#### Texto seleccionado ####

Por otra parte, no es una decisión irreversible, y los que cambien de opinión pueden tener toda clase de facilidades, con convalidaciones y cursos puentes. Es más, puede suceder que un muchacho que desea estudiar quiera primero aprender alguna destreza que le permita independizarse económicamente. Y esto es absolutamente respetable.
Hay facultades que imparten enseñanzas muy interesantes pero que carecen de salidas profesionales. Con el tiempo se convertirán en lugares donde estudiará gente que ya se dedica a otra cosa. Y esto no es ni bueno ni malo, simplemente es así, y hay que encararlo como es. Quién sienta una clara vocación por la historia, la filosofía o las lenguas clásicas, hará bien en aprender primero otra cosa que le permita vivir. Vale más estudiar la carrera a ratos libres y en más años pero sin preocupaciones profesionales, que ser un licenciado en historia en paro, sin ninguna expectativa profesional y sin ninguna habilidad especial que ofrecer a una empresa.
El argumento que afirma que quien se decante a los doce años por aprender una profesión carece de una formación global, sencillamente da risa. ¿Qué formación global tienen hoy los estudiantes al acabar la E. S. O.? Sentido de la responsabilidad, ninguno, porque ya se sabe que de sus fracasos tuvo la culpa el sistema, que no supo motivarlo adecuadamente. Buena educación, tampoco, pues ha contemplado cotidianamente el espectáculo de un profesor que tiene que soportar la desobediencia y las groserías de los alumnos. La capacidad de expresarse y redactar con una cierta coherencia es prácticamente nula. Del hábito de trabajo, para que vamos a hablar. Y en cuanto los contenidos del conocimiento, tan solo señalar que muy pocos de los alumnos que acaban hoy la enseñanza obligatoria a los dieciséis años aprobarían el examen de ingreso que pasamos a los diez años las personas de mi generación, y ninguno el de la reválida de los catorce años. Una buena escuela primaria hasta los doce años, cuando los chicos son todavía controlables, donde se desarrollen actividades creativas pero sobre todo se incida en las rutinarias de los dictados y las cuentas, se eduque la memoria y se exija buena educación, puede dar una formación más integral y unos conocimientos mucho mayores que los que da hoy toda la educación obligatoria.

#### Listado de datos ####

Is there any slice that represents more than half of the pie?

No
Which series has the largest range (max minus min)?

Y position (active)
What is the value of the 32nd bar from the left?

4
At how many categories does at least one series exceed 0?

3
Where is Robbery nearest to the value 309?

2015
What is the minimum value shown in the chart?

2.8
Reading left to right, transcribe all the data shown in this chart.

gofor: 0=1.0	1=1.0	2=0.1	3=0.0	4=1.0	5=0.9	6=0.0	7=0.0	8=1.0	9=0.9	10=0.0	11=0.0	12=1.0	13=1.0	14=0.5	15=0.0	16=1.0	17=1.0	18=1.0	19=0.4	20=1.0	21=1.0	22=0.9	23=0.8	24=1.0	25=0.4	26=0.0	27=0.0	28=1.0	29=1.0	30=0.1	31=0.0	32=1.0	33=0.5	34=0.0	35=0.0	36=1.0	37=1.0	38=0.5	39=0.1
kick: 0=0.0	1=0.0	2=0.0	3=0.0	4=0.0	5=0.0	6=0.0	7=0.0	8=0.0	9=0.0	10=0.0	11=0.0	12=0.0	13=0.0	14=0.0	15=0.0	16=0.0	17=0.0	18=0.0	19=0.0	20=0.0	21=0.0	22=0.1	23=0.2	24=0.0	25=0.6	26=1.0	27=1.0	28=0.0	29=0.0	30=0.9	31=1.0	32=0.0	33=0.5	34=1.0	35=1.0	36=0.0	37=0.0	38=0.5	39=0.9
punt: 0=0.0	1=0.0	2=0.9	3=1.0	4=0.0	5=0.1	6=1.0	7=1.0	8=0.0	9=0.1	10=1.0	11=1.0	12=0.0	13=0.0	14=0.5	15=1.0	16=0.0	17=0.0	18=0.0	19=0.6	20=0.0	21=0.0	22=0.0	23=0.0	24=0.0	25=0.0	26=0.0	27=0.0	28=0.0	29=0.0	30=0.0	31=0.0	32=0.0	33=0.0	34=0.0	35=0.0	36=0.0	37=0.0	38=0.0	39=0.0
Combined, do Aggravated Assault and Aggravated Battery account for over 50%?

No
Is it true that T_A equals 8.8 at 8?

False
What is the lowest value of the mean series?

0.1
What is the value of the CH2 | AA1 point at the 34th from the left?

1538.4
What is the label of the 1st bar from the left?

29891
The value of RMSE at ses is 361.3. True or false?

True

####

→ **Lista de tareas**
1) Traduce al inglés esta oración del texto seleccionado: «Hay facultades que imparten enseñanzas muy interesantes pero que carecen de salidas profesionales.»
2) Explica, por favor, en una a tres oraciones por qué el texto seleccionado aconseja a quien sienta vocación por la historia, la filosofía o las lenguas clásicas aprender primero otra cosa.

→ **Respuestas numeradas**
1) There are university faculties that offer very interesting courses of study but lack career prospects.

2) Porque esas carreras carecen de salidas profesionales, y aprender antes otra cosa le permitirá vivir. Según el texto, vale más estudiar la carrera a ratos libres y en más años, sin preocupaciones profesionales, que ser un licenciado en historia en paro, sin ninguna expectativa profesional y sin ninguna habilidad especial que ofrecer a una empresa.